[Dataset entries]

——

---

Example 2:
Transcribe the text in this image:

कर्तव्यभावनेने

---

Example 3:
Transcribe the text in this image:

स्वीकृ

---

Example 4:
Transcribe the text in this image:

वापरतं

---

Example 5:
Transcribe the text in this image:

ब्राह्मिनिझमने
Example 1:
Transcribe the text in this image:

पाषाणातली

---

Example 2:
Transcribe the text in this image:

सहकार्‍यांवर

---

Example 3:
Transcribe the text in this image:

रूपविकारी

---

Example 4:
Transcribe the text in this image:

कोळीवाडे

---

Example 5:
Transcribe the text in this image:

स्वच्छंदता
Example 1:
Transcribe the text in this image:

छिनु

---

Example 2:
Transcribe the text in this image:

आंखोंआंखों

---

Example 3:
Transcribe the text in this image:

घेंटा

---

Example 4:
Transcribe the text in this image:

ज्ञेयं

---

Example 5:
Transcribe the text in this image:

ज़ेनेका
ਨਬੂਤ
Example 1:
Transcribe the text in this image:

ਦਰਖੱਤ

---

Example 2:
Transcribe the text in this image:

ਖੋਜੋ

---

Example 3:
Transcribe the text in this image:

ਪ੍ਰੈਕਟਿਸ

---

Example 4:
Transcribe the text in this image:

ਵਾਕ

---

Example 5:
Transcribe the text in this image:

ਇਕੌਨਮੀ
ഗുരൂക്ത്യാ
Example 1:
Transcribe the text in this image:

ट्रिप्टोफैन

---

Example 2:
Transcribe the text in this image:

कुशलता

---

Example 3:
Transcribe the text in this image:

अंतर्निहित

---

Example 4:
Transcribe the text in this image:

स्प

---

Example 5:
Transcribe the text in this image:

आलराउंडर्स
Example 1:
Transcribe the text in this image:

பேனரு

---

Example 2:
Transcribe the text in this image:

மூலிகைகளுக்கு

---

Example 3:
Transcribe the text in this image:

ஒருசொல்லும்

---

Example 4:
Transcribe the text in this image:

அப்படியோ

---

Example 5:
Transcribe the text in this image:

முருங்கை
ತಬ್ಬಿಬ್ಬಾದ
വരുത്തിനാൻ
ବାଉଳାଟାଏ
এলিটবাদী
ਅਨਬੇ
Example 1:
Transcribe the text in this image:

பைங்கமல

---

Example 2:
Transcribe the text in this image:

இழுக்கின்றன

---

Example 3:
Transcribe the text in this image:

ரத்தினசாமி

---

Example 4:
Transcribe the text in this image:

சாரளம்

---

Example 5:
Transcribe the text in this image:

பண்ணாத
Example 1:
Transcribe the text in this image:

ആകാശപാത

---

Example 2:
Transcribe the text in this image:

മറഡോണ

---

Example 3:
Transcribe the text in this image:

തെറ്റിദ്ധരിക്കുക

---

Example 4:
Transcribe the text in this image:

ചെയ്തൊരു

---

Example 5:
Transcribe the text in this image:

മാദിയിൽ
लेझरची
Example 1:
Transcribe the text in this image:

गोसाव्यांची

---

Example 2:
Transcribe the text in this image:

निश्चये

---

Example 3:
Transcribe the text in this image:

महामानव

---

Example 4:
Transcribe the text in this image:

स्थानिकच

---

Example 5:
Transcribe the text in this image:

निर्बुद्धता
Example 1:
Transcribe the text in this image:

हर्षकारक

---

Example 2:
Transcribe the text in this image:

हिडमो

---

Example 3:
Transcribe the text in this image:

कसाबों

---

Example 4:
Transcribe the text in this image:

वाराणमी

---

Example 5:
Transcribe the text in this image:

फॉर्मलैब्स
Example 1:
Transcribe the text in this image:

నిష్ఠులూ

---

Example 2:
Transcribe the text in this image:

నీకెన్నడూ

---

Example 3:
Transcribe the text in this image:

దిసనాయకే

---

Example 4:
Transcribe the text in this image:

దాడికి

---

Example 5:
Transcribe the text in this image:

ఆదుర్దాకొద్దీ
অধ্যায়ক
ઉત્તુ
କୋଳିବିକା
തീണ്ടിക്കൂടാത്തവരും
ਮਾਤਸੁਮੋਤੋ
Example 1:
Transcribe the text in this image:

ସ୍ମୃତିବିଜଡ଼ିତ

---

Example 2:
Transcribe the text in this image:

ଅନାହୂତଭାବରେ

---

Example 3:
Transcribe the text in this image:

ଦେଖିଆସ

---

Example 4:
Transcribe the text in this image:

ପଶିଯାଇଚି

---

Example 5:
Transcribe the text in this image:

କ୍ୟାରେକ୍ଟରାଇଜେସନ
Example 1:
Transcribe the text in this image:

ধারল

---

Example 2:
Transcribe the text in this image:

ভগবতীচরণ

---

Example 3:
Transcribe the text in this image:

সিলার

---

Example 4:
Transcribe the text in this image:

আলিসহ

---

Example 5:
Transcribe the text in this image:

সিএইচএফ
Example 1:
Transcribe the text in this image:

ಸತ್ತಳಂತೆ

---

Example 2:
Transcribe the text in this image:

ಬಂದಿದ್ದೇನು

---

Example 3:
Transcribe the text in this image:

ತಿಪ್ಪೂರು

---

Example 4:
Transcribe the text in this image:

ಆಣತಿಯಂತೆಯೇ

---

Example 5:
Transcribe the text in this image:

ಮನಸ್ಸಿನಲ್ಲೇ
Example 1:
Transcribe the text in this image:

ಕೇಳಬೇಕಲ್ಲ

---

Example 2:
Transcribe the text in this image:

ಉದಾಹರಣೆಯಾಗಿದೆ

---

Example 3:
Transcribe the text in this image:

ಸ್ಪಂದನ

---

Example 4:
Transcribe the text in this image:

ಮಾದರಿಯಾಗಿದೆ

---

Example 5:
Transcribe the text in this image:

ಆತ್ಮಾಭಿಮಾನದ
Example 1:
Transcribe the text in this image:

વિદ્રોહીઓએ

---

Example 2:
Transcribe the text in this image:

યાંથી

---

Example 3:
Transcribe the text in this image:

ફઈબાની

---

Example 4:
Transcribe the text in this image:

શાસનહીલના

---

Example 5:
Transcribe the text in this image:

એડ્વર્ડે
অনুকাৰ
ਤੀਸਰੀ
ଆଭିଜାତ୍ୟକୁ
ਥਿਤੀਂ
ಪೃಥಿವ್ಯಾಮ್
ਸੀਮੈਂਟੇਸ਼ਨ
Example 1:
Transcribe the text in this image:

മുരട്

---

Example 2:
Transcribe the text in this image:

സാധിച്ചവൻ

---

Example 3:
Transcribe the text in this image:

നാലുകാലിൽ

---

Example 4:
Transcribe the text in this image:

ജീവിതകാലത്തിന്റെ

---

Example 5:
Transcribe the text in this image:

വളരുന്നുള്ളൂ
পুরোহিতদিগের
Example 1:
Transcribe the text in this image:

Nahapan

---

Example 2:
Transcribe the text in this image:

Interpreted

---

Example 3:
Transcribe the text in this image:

——

**Task**
Give back every entry exactly, with nothing left out.

**Result**
---

Example 2:
Transcribe the text in this image:

कर्तव्यभावनेने

---

Example 3:
Transcribe the text in this image:

स्वीकृ

---

Example 4:
Transcribe the text in this image:

वापरतं

---

Example 5:
Transcribe the text in this image:

ब्राह्मिनिझमने
Example 1:
Transcribe the text in this image:

पाषाणातली

---

Example 2:
Transcribe the text in this image:

सहकार्‍यांवर

---

Example 3:
Transcribe the text in this image:

रूपविकारी

---

Example 4:
Transcribe the text in this image:

कोळीवाडे

---

Example 5:
Transcribe the text in this image:

स्वच्छंदता
Example 1:
Transcribe the text in this image:

छिनु

---

Example 2:
Transcribe the text in this image:

आंखोंआंखों

---

Example 3:
Transcribe the text in this image:

घेंटा

---

Example 4:
Transcribe the text in this image:

ज्ञेयं

---

Example 5:
Transcribe the text in this image:

ज़ेनेका
ਨਬੂਤ
Example 1:
Transcribe the text in this image:

ਦਰਖੱਤ

---

Example 2:
Transcribe the text in this image:

ਖੋਜੋ

---

Example 3:
Transcribe the text in this image:

ਪ੍ਰੈਕਟਿਸ

---

Example 4:
Transcribe the text in this image:

ਵਾਕ

---

Example 5:
Transcribe the text in this image:

ਇਕੌਨਮੀ
ഗുരൂക്ത്യാ
Example 1:
Transcribe the text in this image:

ट्रिप्टोफैन

---

Example 2:
Transcribe the text in this image:

कुशलता

---

Example 3:
Transcribe the text in this image:

अंतर्निहित

---

Example 4:
Transcribe the text in this image:

स्प

---

Example 5:
Transcribe the text in this image:

आलराउंडर्स
Example 1:
Transcribe the text in this image:

பேனரு

---

Example 2:
Transcribe the text in this image:

மூலிகைகளுக்கு

---

Example 3:
Transcribe the text in this image:

ஒருசொல்லும்

---

Example 4:
Transcribe the text in this image:

அப்படியோ

---

Example 5:
Transcribe the text in this image:

முருங்கை
ತಬ್ಬಿಬ್ಬಾದ
വരുത്തിനാൻ
ବାଉଳାଟାଏ
এলিটবাদী
ਅਨਬੇ
Example 1:
Transcribe the text in this image:

பைங்கமல

---

Example 2:
Transcribe the text in this image:

இழுக்கின்றன

---

Example 3:
Transcribe the text in this image:

ரத்தினசாமி

---

Example 4:
Transcribe the text in this image:

சாரளம்

---

Example 5:
Transcribe the text in this image:

பண்ணாத
Example 1:
Transcribe the text in this image:

ആകാശപാത

---

Example 2:
Transcribe the text in this image:

മറഡോണ

---

Example 3:
Transcribe the text in this image:

തെറ്റിദ്ധരിക്കുക

---

Example 4:
Transcribe the text in this image:

ചെയ്തൊരു

---

Example 5:
Transcribe the text in this image:

മാദിയിൽ
लेझरची
Example 1:
Transcribe the text in this image:

गोसाव्यांची

---

Example 2:
Transcribe the text in this image:

निश्चये

---

Example 3:
Transcribe the text in this image:

महामानव

---

Example 4:
Transcribe the text in this image:

स्थानिकच

---

Example 5:
Transcribe the text in this image:

निर्बुद्धता
Example 1:
Transcribe the text in this image:

हर्षकारक

---

Example 2:
Transcribe the text in this image:

हिडमो

---

Example 3:
Transcribe the text in this image:

कसाबों

---

Example 4:
Transcribe the text in this image:

वाराणमी

---

Example 5:
Transcribe the text in this image:

फॉर्मलैब्स
Example 1:
Transcribe the text in this image:

నిష్ఠులూ

---

Example 2:
Transcribe the text in this image:

నీకెన్నడూ

---

Example 3:
Transcribe the text in this image:

దిసనాయకే

---

Example 4:
Transcribe the text in this image:

దాడికి

---

Example 5:
Transcribe the text in this image:

ఆదుర్దాకొద్దీ
অধ্যায়ক
ઉત્તુ
କୋଳିବିକା
തീണ്ടിക്കൂടാത്തവരും
ਮਾਤਸੁਮੋਤੋ
Example 1:
Transcribe the text in this image:

ସ୍ମୃତିବିଜଡ଼ିତ

---

Example 2:
Transcribe the text in this image:

ଅନାହୂତଭାବରେ

---

Example 3:
Transcribe the text in this image:

ଦେଖିଆସ

---

Example 4:
Transcribe the text in this image:

ପଶିଯାଇଚି

---

Example 5:
Transcribe the text in this image:

କ୍ୟାରେକ୍ଟରାଇଜେସନ
Example 1:
Transcribe the text in this image:

ধারল

---

Example 2:
Transcribe the text in this image:

ভগবতীচরণ

---

Example 3:
Transcribe the text in this image:

সিলার

---

Example 4:
Transcribe the text in this image:

আলিসহ

---

Example 5:
Transcribe the text in this image:

সিএইচএফ
Example 1:
Transcribe the text in this image:

ಸತ್ತಳಂತೆ

---

Example 2:
Transcribe the text in this image:

ಬಂದಿದ್ದೇನು

---

Example 3:
Transcribe the text in this image:

ತಿಪ್ಪೂರು

---

Example 4:
Transcribe the text in this image:

ಆಣತಿಯಂತೆಯೇ

---

Example 5:
Transcribe the text in this image:

ಮನಸ್ಸಿನಲ್ಲೇ
Example 1:
Transcribe the text in this image:

ಕೇಳಬೇಕಲ್ಲ

---

Example 2:
Transcribe the text in this image:

ಉದಾಹರಣೆಯಾಗಿದೆ

---

Example 3:
Transcribe the text in this image:

ಸ್ಪಂದನ

---

Example 4:
Transcribe the text in this image:

ಮಾದರಿಯಾಗಿದೆ

---

Example 5:
Transcribe the text in this image:

ಆತ್ಮಾಭಿಮಾನದ
Example 1:
Transcribe the text in this image:

વિદ્રોહીઓએ

---

Example 2:
Transcribe the text in this image:

યાંથી

---

Example 3:
Transcribe the text in this image:

ફઈબાની

---

Example 4:
Transcribe the text in this image:

શાસનહીલના

---

Example 5:
Transcribe the text in this image:

એડ્વર્ડે
অনুকাৰ
ਤੀਸਰੀ
ଆଭିଜାତ୍ୟକୁ
ਥਿਤੀਂ
ಪೃಥಿವ್ಯಾಮ್
ਸੀਮੈਂਟੇਸ਼ਨ
Example 1:
Transcribe the text in this image:

മുരട്

---

Example 2:
Transcribe the text in this image:

സാധിച്ചവൻ

---

Example 3:
Transcribe the text in this image:

നാലുകാലിൽ

---

Example 4:
Transcribe the text in this image:

ജീവിതകാലത്തിന്റെ

---

Example 5:
Transcribe the text in this image:

വളരുന്നുള്ളൂ
পুরোহিতদিগের
Example 1:
Transcribe the text in this image:

Nahapan

---

Example 2:
Transcribe the text in this image:

Interpreted

---

Example 3:
Transcribe the text in this image:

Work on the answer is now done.